- [Problem description]: Copy out each line in the material below that has the word "optical".

- [Given records]:
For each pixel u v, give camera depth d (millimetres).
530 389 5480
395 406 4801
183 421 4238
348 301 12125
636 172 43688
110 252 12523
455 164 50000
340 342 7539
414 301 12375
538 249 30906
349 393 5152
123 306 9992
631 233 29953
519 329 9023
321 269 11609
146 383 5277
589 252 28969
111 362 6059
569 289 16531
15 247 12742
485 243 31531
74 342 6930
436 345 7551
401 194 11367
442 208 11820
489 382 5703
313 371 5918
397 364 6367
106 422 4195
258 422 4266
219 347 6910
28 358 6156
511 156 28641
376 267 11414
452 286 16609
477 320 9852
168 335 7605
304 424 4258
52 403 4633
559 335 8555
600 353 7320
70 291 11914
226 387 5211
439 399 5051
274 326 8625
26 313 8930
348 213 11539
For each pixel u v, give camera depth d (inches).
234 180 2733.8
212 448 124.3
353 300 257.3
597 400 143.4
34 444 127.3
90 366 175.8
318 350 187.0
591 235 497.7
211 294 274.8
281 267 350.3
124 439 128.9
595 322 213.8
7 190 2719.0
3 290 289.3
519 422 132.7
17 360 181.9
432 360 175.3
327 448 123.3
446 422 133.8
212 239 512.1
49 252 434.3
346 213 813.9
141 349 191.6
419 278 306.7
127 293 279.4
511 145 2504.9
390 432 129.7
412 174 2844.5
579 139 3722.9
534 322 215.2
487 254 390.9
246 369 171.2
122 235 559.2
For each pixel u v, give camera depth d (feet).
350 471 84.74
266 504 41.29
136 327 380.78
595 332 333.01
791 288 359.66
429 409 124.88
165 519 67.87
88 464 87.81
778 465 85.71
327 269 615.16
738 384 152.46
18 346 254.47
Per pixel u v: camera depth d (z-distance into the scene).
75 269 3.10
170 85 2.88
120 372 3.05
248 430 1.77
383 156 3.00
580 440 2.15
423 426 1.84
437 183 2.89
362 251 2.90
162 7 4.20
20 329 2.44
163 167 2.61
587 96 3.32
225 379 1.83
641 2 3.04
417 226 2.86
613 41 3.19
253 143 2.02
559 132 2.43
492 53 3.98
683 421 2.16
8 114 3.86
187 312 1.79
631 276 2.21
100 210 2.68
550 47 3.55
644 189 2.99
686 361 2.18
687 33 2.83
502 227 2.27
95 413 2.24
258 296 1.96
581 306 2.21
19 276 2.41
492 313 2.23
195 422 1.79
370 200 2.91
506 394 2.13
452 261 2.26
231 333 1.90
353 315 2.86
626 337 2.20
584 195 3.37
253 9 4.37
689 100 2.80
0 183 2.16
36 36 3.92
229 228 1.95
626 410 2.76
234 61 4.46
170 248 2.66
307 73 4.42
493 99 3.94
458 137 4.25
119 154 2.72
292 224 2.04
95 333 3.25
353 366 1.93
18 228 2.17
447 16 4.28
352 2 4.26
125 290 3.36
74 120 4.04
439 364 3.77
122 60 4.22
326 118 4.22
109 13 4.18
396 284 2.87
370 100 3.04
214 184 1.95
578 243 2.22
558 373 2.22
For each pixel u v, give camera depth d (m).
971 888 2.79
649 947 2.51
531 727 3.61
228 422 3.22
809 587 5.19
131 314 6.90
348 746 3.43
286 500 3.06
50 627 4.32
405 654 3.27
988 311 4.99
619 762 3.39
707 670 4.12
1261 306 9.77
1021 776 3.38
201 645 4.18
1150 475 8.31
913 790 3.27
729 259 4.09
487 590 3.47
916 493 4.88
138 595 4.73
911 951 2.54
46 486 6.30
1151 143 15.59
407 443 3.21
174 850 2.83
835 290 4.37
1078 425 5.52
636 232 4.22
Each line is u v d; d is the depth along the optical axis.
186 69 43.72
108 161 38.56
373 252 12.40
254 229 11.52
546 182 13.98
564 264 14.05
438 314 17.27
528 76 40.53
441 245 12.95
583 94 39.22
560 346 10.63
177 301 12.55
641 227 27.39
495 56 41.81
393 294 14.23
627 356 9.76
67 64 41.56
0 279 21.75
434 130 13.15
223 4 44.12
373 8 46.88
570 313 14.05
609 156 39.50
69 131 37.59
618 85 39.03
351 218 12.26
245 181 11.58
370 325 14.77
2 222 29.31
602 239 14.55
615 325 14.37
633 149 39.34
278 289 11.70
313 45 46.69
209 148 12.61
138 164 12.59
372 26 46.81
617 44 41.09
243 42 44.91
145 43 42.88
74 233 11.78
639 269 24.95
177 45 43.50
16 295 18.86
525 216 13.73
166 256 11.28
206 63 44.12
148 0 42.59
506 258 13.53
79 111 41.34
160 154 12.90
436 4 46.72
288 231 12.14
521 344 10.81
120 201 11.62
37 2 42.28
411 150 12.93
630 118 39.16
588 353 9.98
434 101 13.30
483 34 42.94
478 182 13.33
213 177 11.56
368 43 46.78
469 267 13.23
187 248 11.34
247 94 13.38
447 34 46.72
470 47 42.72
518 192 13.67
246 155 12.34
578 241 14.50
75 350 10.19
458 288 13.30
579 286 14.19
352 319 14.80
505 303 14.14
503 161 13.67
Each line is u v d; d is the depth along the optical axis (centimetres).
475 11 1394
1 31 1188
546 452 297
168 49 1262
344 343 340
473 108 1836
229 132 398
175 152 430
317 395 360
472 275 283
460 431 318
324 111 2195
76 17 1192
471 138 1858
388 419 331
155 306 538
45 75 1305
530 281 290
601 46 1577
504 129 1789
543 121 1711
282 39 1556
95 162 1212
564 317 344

- [Final answer]:
Each line is u v d; d is the depth along the optical axis.
Each line is u v d; d is the depth along the optical axis (centimetres).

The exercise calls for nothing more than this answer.